### Excerpted passage

------------------------

POST: The Digital Campaigns Project

Writing for the Archive-It blog, Joshua Meyer-Gutbrod (University of South Carolina, Department of Political Science) describes the context and creation of the Digital Campaigns Project, a database of U.S. state legislative campaign websites from 2016-2022 that enables researchers to examine variation in state partisan agendas and rhetoric.

The project, initially begun in 2016, is led by Meyer-Gutbrod and co-created with undergraduate students from the University of South Carolina, with the goal of establishing a long-running data source on state campaign rhetoric by archiving campaign websites for state-level elected officials.

The blog post describes the process of finding local campaign websites and partnering with the Archive-It team to create a public repository of the website data. On the research potential of this database, Meyer-Gutbrod writes, “From a research perspective, both the text and image data stored through these archives provides a unique, expansive, and holistic look at state political rhetoric, which has historically been understudied due to the lack of availability of similar data.”

RESOURCE: (In)Accessibility and the Technocratic Library

The most recent special issue of First Monday, the online open-access journal devoted to studies of the Internet, is entitled “This feature has been disabled: Critical intersections of disability and information studies.”

One contribution to this special issue, “(In)accessibility and the technocratic library: Addressing institutional failures in library adoption of emerging technologies,” focuses on the rapid increase in academic libraries of services involving artificial intelligence (AI), immersive technologies (XR), big data, and other corporate technologies. Authors Jasmine L. Clark (Temple University) and Zack Lischer-Katz (University of Arizona’s School of Information) explore how library administrators and staff can take steps to address the needs of their disabled students, faculty, and other users.

From the paper’s abstract:

This paper draws on the authors’ research on XR accessibility in academic libraries to illustrate how broader trends in technocratic thinking in academia are producing socio-technical configurations that often exclude disabled library users. It argues that critical failures in designing and implementing accessibility programs for emerging technologies in academic libraries point to the broader technocratic imperatives of contemporary universities operating under the logics of neoliberalism. Accessibility is an afterthought in this context, forcing users to adjust their bodies and senses to conform to the master plans of technology designers and evangelists.

------------------------

### Required task
Can you reproduce the whole roundup on campaign-website archiving and library accessibility, word for word? You won't need the material for this.

### Data excerpt
------------------------

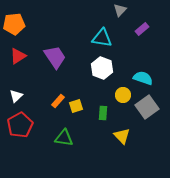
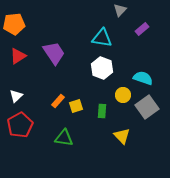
purple trapezoid: moved 1 px left, 4 px up
green rectangle: moved 1 px left, 2 px up
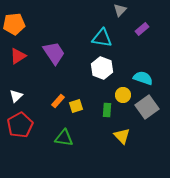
green rectangle: moved 5 px right, 1 px up
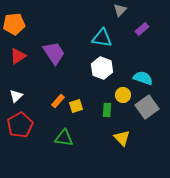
yellow triangle: moved 2 px down
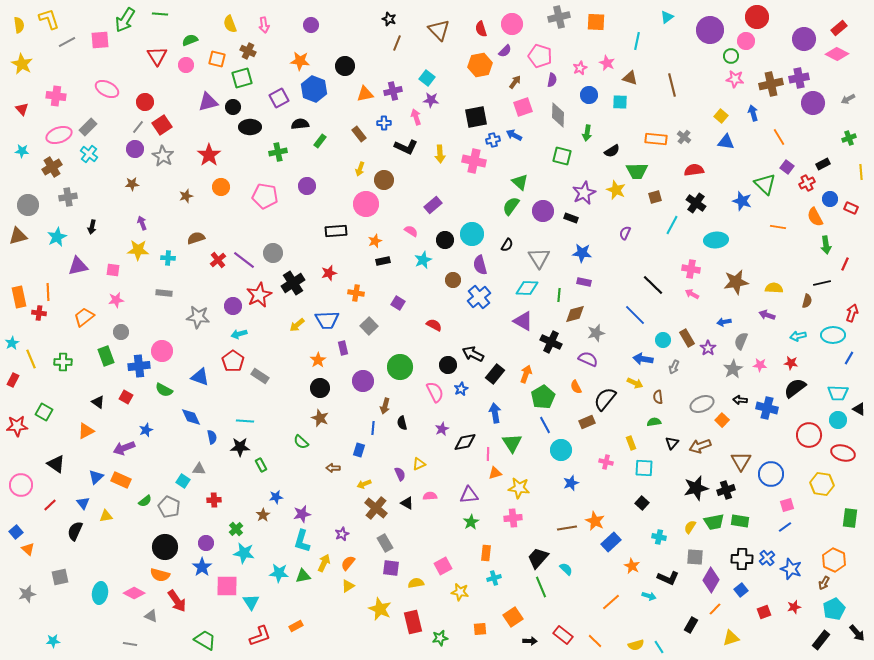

------------------------

### Solution for this exercise
POST: The Digital Campaigns Project

Writing for the Archive-It blog, Joshua Meyer-Gutbrod (University of South Carolina, Department of Political Science) describes the context and creation of the Digital Campaigns Project, a database of U.S. state legislative campaign websites from 2016-2022 that enables researchers to examine variation in state partisan agendas and rhetoric.

The project, initially begun in 2016, is led by Meyer-Gutbrod and co-created with undergraduate students from the University of South Carolina, with the goal of establishing a long-running data source on state campaign rhetoric by archiving campaign websites for state-level elected officials.

The blog post describes the process of finding local campaign websites and partnering with the Archive-It team to create a public repository of the website data. On the research potential of this database, Meyer-Gutbrod writes, “From a research perspective, both the text and image data stored through these archives provides a unique, expansive, and holistic look at state political rhetoric, which has historically been understudied due to the lack of availability of similar data.”

RESOURCE: (In)Accessibility and the Technocratic Library

The most recent special issue of First Monday, the online open-access journal devoted to studies of the Internet, is entitled “This feature has been disabled: Critical intersections of disability and information studies.”

One contribution to this special issue, “(In)accessibility and the technocratic library: Addressing institutional failures in library adoption of emerging technologies,” focuses on the rapid increase in academic libraries of services involving artificial intelligence (AI), immersive technologies (XR), big data, and other corporate technologies. Authors Jasmine L. Clark (Temple University) and Zack Lischer-Katz (University of Arizona’s School of Information) explore how library administrators and staff can take steps to address the needs of their disabled students, faculty, and other users.

From the paper’s abstract:

This paper draws on the authors’ research on XR accessibility in academic libraries to illustrate how broader trends in technocratic thinking in academia are producing socio-technical configurations that often exclude disabled library users. It argues that critical failures in designing and implementing accessibility programs for emerging technologies in academic libraries point to the broader technocratic imperatives of contemporary universities operating under the logics of neoliberalism. Accessibility is an afterthought in this context, forcing users to adjust their bodies and senses to conform to the master plans of technology designers and evangelists.